EXERCISE GOAL
Scan the data below and state how many of its lines contain the word "click", giving only the figure.

EXERCISE DATA
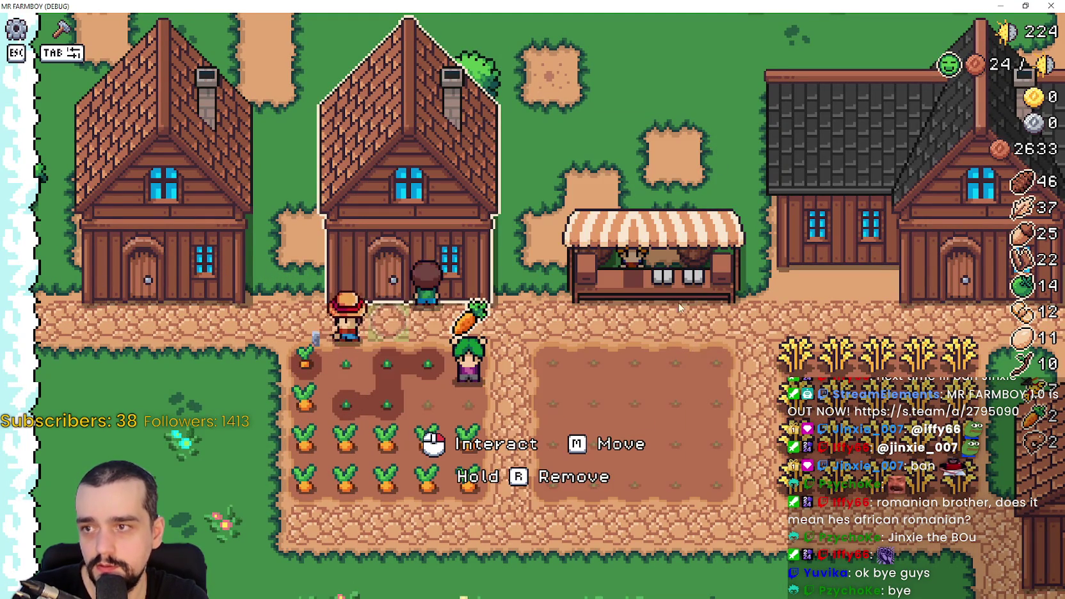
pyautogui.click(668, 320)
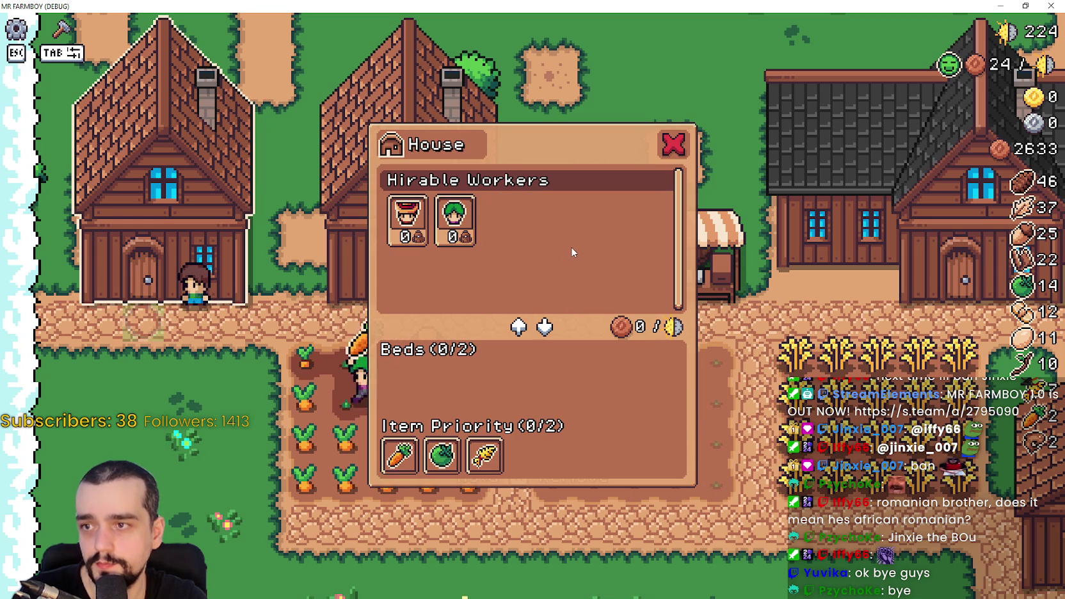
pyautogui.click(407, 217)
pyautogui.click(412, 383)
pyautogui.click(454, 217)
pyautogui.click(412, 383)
--
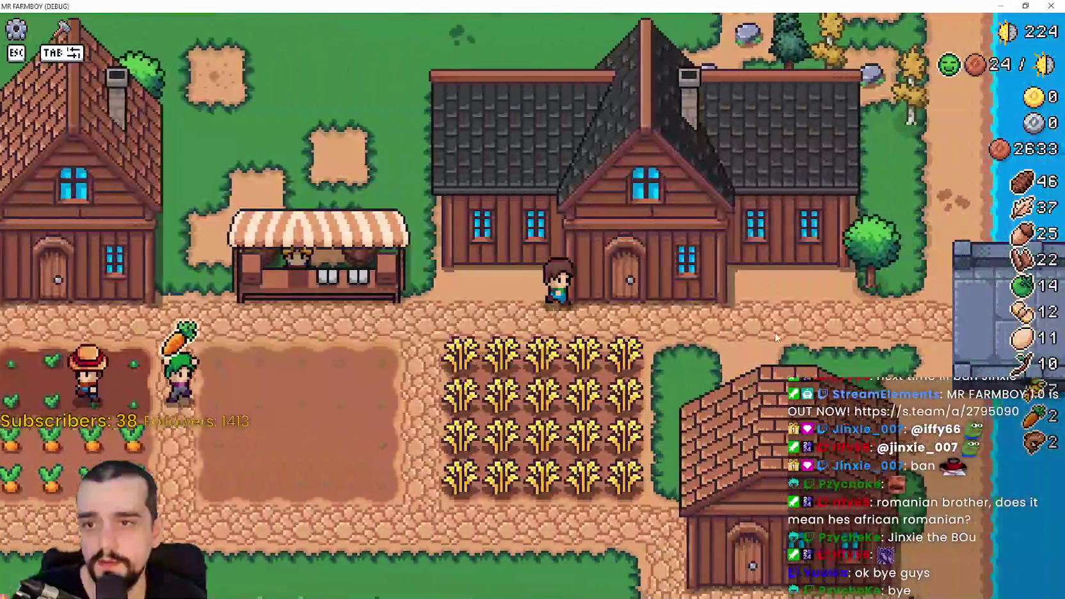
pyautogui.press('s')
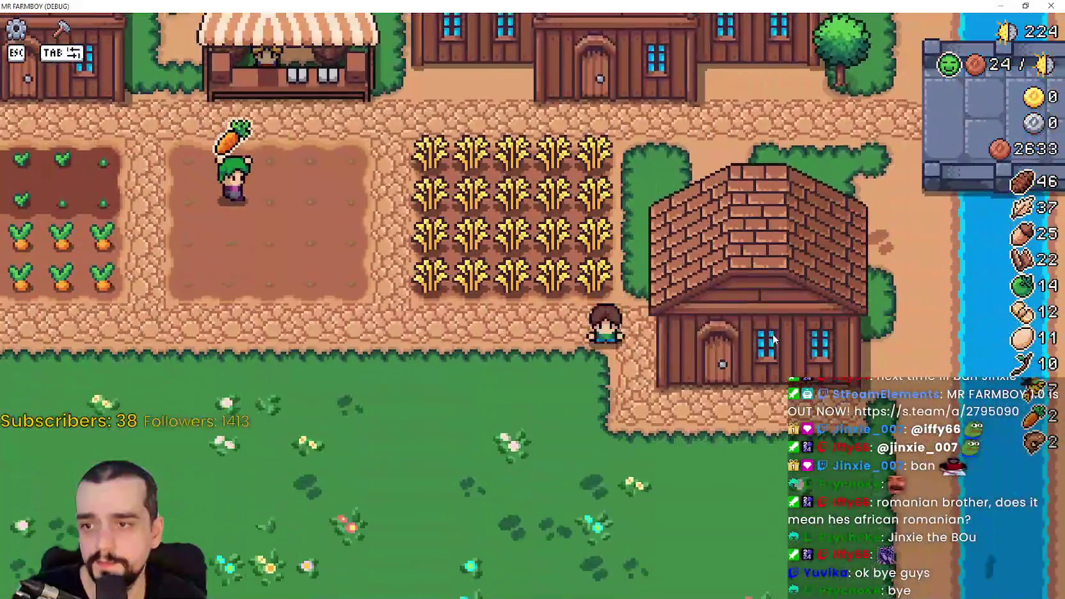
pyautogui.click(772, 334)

RESULT
6